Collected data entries
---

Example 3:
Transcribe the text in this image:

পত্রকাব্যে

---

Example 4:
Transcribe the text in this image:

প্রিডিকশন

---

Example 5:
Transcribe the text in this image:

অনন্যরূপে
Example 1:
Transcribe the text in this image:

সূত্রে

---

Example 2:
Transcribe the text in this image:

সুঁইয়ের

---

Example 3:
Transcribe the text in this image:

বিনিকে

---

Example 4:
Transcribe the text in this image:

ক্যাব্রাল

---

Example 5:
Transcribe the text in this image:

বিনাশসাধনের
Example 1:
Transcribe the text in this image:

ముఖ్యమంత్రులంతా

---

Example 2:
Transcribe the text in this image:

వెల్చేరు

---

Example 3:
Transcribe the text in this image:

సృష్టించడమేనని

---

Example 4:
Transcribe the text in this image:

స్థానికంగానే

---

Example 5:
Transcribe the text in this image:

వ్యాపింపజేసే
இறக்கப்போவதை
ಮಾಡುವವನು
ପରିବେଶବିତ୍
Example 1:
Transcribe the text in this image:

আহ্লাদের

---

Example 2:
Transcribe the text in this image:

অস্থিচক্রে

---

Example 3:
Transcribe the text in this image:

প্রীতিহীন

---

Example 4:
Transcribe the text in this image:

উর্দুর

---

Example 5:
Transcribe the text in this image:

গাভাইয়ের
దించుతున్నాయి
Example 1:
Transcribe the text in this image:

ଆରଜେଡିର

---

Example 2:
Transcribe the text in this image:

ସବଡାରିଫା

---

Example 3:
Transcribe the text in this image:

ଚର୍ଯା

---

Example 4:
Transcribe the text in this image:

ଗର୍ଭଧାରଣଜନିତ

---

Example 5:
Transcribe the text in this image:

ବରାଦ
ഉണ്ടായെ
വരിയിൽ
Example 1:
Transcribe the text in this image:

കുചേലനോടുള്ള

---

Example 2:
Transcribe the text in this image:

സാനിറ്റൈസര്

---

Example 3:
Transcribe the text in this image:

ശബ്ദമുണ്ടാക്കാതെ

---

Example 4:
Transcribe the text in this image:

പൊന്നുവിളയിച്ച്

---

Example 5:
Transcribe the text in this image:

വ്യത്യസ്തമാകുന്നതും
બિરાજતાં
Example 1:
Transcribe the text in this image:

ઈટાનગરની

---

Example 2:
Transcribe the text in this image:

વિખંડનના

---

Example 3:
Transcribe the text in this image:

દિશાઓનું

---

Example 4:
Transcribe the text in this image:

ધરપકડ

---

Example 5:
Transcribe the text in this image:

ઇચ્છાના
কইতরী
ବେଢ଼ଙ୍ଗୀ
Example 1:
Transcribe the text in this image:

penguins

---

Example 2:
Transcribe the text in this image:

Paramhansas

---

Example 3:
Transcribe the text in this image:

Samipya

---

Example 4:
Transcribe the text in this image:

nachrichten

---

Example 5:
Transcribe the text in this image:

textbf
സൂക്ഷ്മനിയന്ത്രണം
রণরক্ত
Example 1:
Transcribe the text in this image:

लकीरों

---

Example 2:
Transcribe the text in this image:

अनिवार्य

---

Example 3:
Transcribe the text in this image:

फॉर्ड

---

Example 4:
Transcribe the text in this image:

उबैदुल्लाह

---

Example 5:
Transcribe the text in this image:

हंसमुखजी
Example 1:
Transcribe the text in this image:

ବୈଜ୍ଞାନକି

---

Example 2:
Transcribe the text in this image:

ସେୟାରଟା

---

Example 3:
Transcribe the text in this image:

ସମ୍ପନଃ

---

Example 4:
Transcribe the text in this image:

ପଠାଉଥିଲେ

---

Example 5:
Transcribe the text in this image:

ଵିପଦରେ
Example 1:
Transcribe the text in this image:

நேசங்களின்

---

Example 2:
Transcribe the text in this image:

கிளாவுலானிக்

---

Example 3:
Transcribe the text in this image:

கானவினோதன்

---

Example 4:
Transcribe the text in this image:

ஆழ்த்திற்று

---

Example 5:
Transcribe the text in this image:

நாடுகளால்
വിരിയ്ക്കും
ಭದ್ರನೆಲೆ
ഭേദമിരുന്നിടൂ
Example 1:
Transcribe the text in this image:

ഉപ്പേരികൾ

WHAT THIS TASK INVOLVES
Render every line of the listing above as a numbered list, omitting all blank lines.

OUTPUT FOR THIS EXERCISE
1. ---
2. Example 3:
3. Transcribe the text in this image:
4. পত্রকাব্যে
5. ---
6. Example 4:
7. Transcribe the text in this image:
8. প্রিডিকশন
9. ---
10. Example 5:
11. Transcribe the text in this image:
12. অনন্যরূপে
13. Example 1:
14. Transcribe the text in this image:
15. সূত্রে
16. ---
17. Example 2:
18. Transcribe the text in this image:
19. সুঁইয়ের
20. ---
21. Example 3:
22. Transcribe the text in this image:
23. বিনিকে
24. ---
25. Example 4:
26. Transcribe the text in this image:
27. ক্যাব্রাল
28. ---
29. Example 5:
30. Transcribe the text in this image:
31. বিনাশসাধনের
32. Example 1:
33. Transcribe the text in this image:
34. ముఖ్యమంత్రులంతా
35. ---
36. Example 2:
37. Transcribe the text in this image:
38. వెల్చేరు
39. ---
40. Example 3:
41. Transcribe the text in this image:
42. సృష్టించడమేనని
43. ---
44. Example 4:
45. Transcribe the text in this image:
46. స్థానికంగానే
47. ---
48. Example 5:
49. Transcribe the text in this image:
50. వ్యాపింపజేసే
51. இறக்கப்போவதை
52. ಮಾಡುವವನು
53. ପରିବେଶବିତ୍
54. Example 1:
55. Transcribe the text in this image:
56. আহ্লাদের
57. ---
58. Example 2:
59. Transcribe the text in this image:
60. অস্থিচক্রে
61. ---
62. Example 3:
63. Transcribe the text in this image:
64. প্রীতিহীন
65. ---
66. Example 4:
67. Transcribe the text in this image:
68. উর্দুর
69. ---
70. Example 5:
71. Transcribe the text in this image:
72. গাভাইয়ের
73. దించుతున్నాయి
74. Example 1:
75. Transcribe the text in this image:
76. ଆରଜେଡିର
77. ---
78. Example 2:
79. Transcribe the text in this image:
80. ସବଡାରିଫା
81. ---
82. Example 3:
83. Transcribe the text in this image:
84. ଚର୍ଯା
85. ---
86. Example 4:
87. Transcribe the text in this image:
88. ଗର୍ଭଧାରଣଜନିତ
89. ---
90. Example 5:
91. Transcribe the text in this image:
92. ବରାଦ
93. ഉണ്ടായെ
94. വരിയിൽ
95. Example 1:
96. Transcribe the text in this image:
97. കുചേലനോടുള്ള
98. ---
99. Example 2:
100. Transcribe the text in this image:
101. സാനിറ്റൈസര്
102. ---
103. Example 3:
104. Transcribe the text in this image:
105. ശബ്ദമുണ്ടാക്കാതെ
106. ---
107. Example 4:
108. Transcribe the text in this image:
109. പൊന്നുവിളയിച്ച്
110. ---
111. Example 5:
112. Transcribe the text in this image:
113. വ്യത്യസ്തമാകുന്നതും
114. બિરાજતાં
115. Example 1:
116. Transcribe the text in this image:
117. ઈટાનગરની
118. ---
119. Example 2:
120. Transcribe the text in this image:
121. વિખંડનના
122. ---
123. Example 3:
124. Transcribe the text in this image:
125. દિશાઓનું
126. ---
127. Example 4:
128. Transcribe the text in this image:
129. ધરપકડ
130. ---
131. Example 5:
132. Transcribe the text in this image:
133. ઇચ્છાના
134. কইতরী
135. ବେଢ଼ଙ୍ଗୀ
136. Example 1:
137. Transcribe the text in this image:
138. penguins
139. ---
140. Example 2:
141. Transcribe the text in this image:
142. Paramhansas
143. ---
144. Example 3:
145. Transcribe the text in this image:
146. Samipya
147. ---
148. Example 4:
149. Transcribe the text in this image:
150. nachrichten
151. ---
152. Example 5:
153. Transcribe the text in this image:
154. textbf
155. സൂക്ഷ്മനിയന്ത്രണം
156. রণরক্ত
157. Example 1:
158. Transcribe the text in this image:
159. लकीरों
160. ---
161. Example 2:
162. Transcribe the text in this image:
163. अनिवार्य
164. ---
165. Example 3:
166. Transcribe the text in this image:
167. फॉर्ड
168. ---
169. Example 4:
170. Transcribe the text in this image:
171. उबैदुल्लाह
172. ---
173. Example 5:
174. Transcribe the text in this image:
175. हंसमुखजी
176. Example 1:
177. Transcribe the text in this image:
178. ବୈଜ୍ଞାନକି
179. ---
180. Example 2:
181. Transcribe the text in this image:
182. ସେୟାରଟା
183. ---
184. Example 3:
185. Transcribe the text in this image:
186. ସମ୍ପନଃ
187. ---
188. Example 4:
189. Transcribe the text in this image:
190. ପଠାଉଥିଲେ
191. ---
192. Example 5:
193. Transcribe the text in this image:
194. ଵିପଦରେ
195. Example 1:
196. Transcribe the text in this image:
197. நேசங்களின்
198. ---
199. Example 2:
200. Transcribe the text in this image:
201. கிளாவுலானிக்
202. ---
203. Example 3:
204. Transcribe the text in this image:
205. கானவினோதன்
206. ---
207. Example 4:
208. Transcribe the text in this image:
209. ஆழ்த்திற்று
210. ---
211. Example 5:
212. Transcribe the text in this image:
213. நாடுகளால்
214. വിരിയ്ക്കും
215. ಭದ್ರನೆಲೆ
216. ഭേദമിരുന്നിടൂ
217. Example 1:
218. Transcribe the text in this image:
219. ഉപ്പേരികൾ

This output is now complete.